Animal Domestication
The process whereby a population of animals, through a process of selection, becomes accustomed to human provision and control.
Plant Domestication
The process by which wild plants are cultivated into productive crops, often with more desirable traits.
Fertile Crescent
The first major hearth of agriculture.
Independent Innovation
Crops and animals are domesticated in multiple regions with seemingly no interaction among people.
Columbian Exchange
The global movement of plants and animals between Afro-Eurasia and the Americas.
Second Agricultural Revolution
Used the advances of the Industrial Revolution to increase food supplies and support population growth. This began in the 1700s.
Enclosure Acts
A series of laws enacted by the British government that enabled landowners to purchase and enclose land for their own use.
Crop Rotation
The technique of planting different crops in a specific sequence on the same plot of land in order to restore nutrients back into the soil.
Irrigation
The process of applying controlled amounts of water to crops using canals, pipes, sprinkler systems, or other human-made devices, rather than to rely on just rainfall.

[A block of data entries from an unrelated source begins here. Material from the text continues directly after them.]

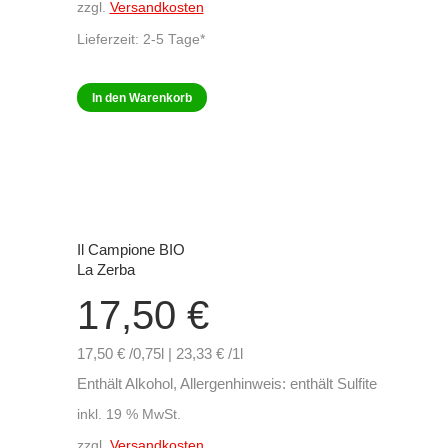
zzgl.
Versandkosten
Lieferzeit:
2-5 Tage*
In den Warenkorb
Il Campione BIO
La Zerba
17,50
€
17,50 € /0,75l | 23,33 € /1l
Enthält Alkohol, Allergenhinweis: enthält Sulfite
inkl. 19 % MwSt.
zzgl.
Versandkosten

Third Agricultural Revolution
Born out of science, research, and technology, and it continues today. This revolution expanded mechanization of farming, developed new global agricultural systems, and used scientific and information technologies to further previous advances in agricultural production.
Green Revolution
The advances in plant biology of the mid-20th century.
Hybridization
The process of breeding two seeds that have desirable characteristics to produce a single seed with both characteristics.
Genetically Modified Organism (GMO)
A process by which humans use engineering techniques to change the DNA of a seed.
Bid-Rent Theory
The closer the land is to an urban center, the more valuable it is. The farmer willing to pay the highest price will gain possession of the land. Consequently, the farmer must use intensive agricultural practices to turn a profit on the land closest to market.
Capital Intensive
Form of agriculture that uses mechanical goods, such as machinery, tools, vehicles, and facilities, to produce large amounts of agricultural goods—a process requiring very little human labor.
Labor Intensive
An industry for which labor costs comprise a high percentage of total expenses.
Factory Farming
A capital-intensive livestock operation in which many animals are kept in close quarters, and bred and fed in a controlled environment.
Aquaculture (Aquafarming)
A type of intensive farming. Rather than raising typical farm animals in close quarters with a controlled environment, fish, shellfish, or water plants are raised in netted areas in the sea, tanks, or other bodies of water.
Double Cropping
Planting and harvesting a crop two times per year on the same piece of land.
Intercropping (Multicropping)
When farmers grow two or more crops simultaneously on the same field.
Monoculture
Only one crop is grown or one type of animal is raised per season on a piece of land.
Monocropping
Also known as continuous monoculture, this is only growing one type of crop or raising one type of animal year after year.
Feedlots
Confined spaces in which cattle and hogs have limited movement, also known as concentrated animal feeding operations (CAFOs).